Three of the profiles stood out due to their exceptional analgesic efficacy produced by one type of opioid on one pain stimulus modality
The four groups characterized by different drug response profiles did not differ on demographic factors (sex, age, or race), psychological profile, or baseline pain sensitivity
These findings indicate that individuals who received high levels of analgesia from butorphanol had a better side effect profile to this drug as compared to morphine.
Recent research indicates that individual pain variability is, in part, genetically controlled and emerging research demonstrates that the same is likely true for analgesic efficacy.

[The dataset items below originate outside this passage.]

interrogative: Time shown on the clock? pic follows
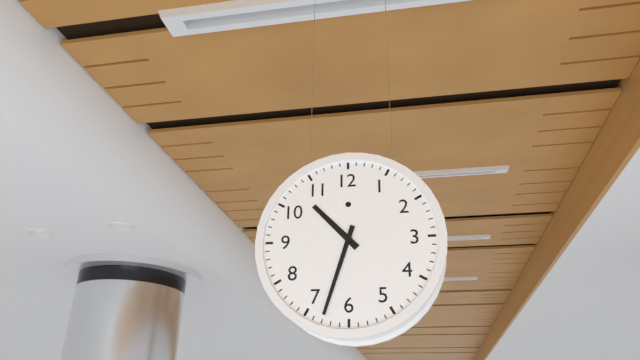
10:33
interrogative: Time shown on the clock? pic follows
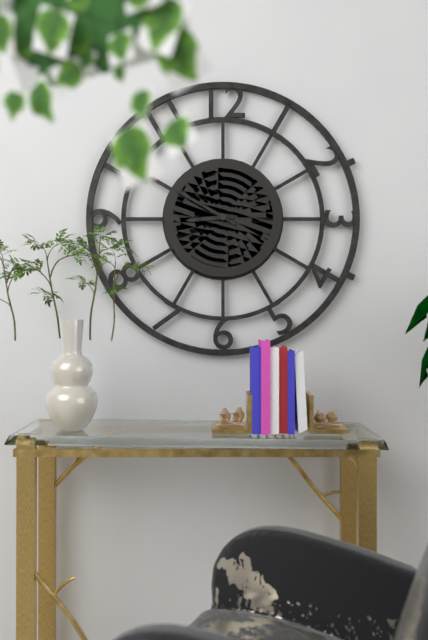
8:50
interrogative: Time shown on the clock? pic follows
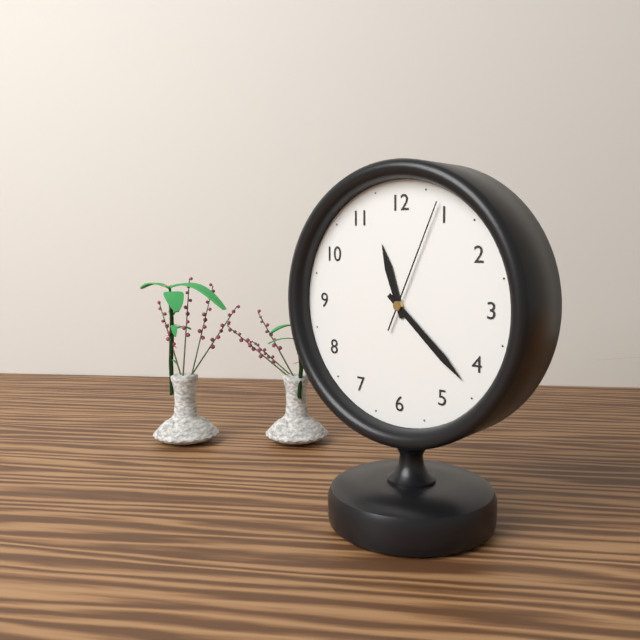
11:22:04
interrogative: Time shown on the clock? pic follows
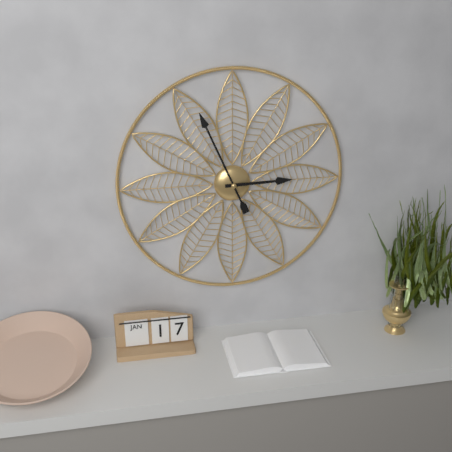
2:56
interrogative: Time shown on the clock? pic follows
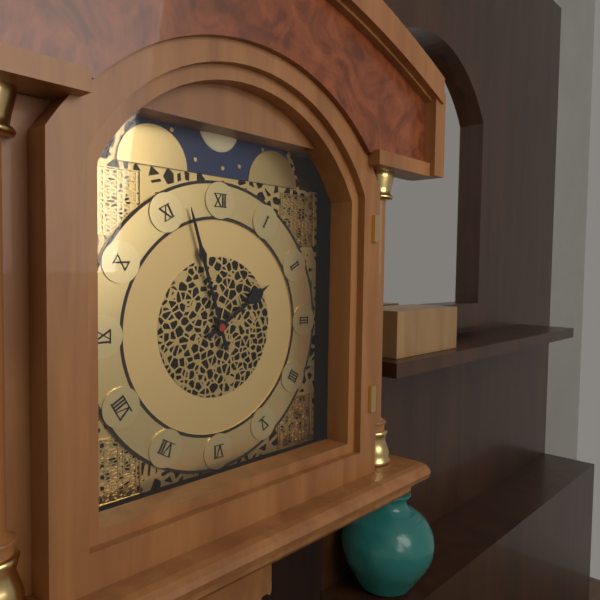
1:57
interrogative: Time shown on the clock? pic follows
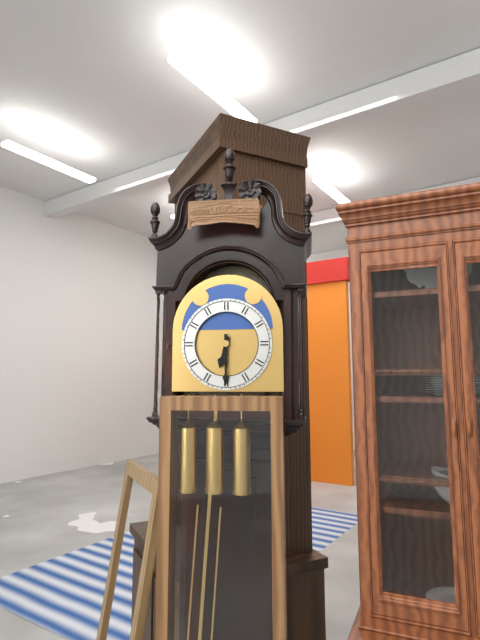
6:30
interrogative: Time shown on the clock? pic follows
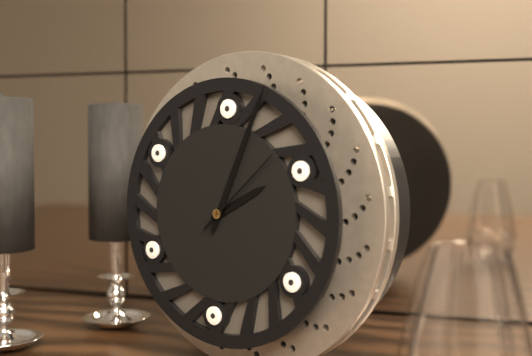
2:04:08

An individual’s genetic profile can affect:
- genes coding for a drug’s molecular binding site,
- genes that regulate drug transport and metabolism, or
- genes that control enzymes responsible for the drug’s pharmacokinetic properties
The current study was carried out in healthy, young adults using experimentally induced pain. This overcomes many of the complexities inherent in clinical pain that likely affects analgesic efficacy, including but not limited to
- neuroplastic changes effecting both opioid receptor modulation and
- pain related neural circuits.
There is currently a lack of evidence indicating whether analgesic response patterns assessed against experimental pain are predictive of analgesic response to clinical pain.
Interestingly, grouping individuals according to their opioid response profiles established that slightly less than half of the individuals demonstrated substantial opioid and pain modality specific analgesic effects. The remaining individuals showed average analgesic efficacy across opioids and pain modalities.
This investigation provides a foundation for understanding patterns of opioid efficacy in varying types of pain. Our findings suggest that opioid response patterns are more complex than originally thought with about half of individuals exhibiting opioid and pain modality specific analgesic response profiles.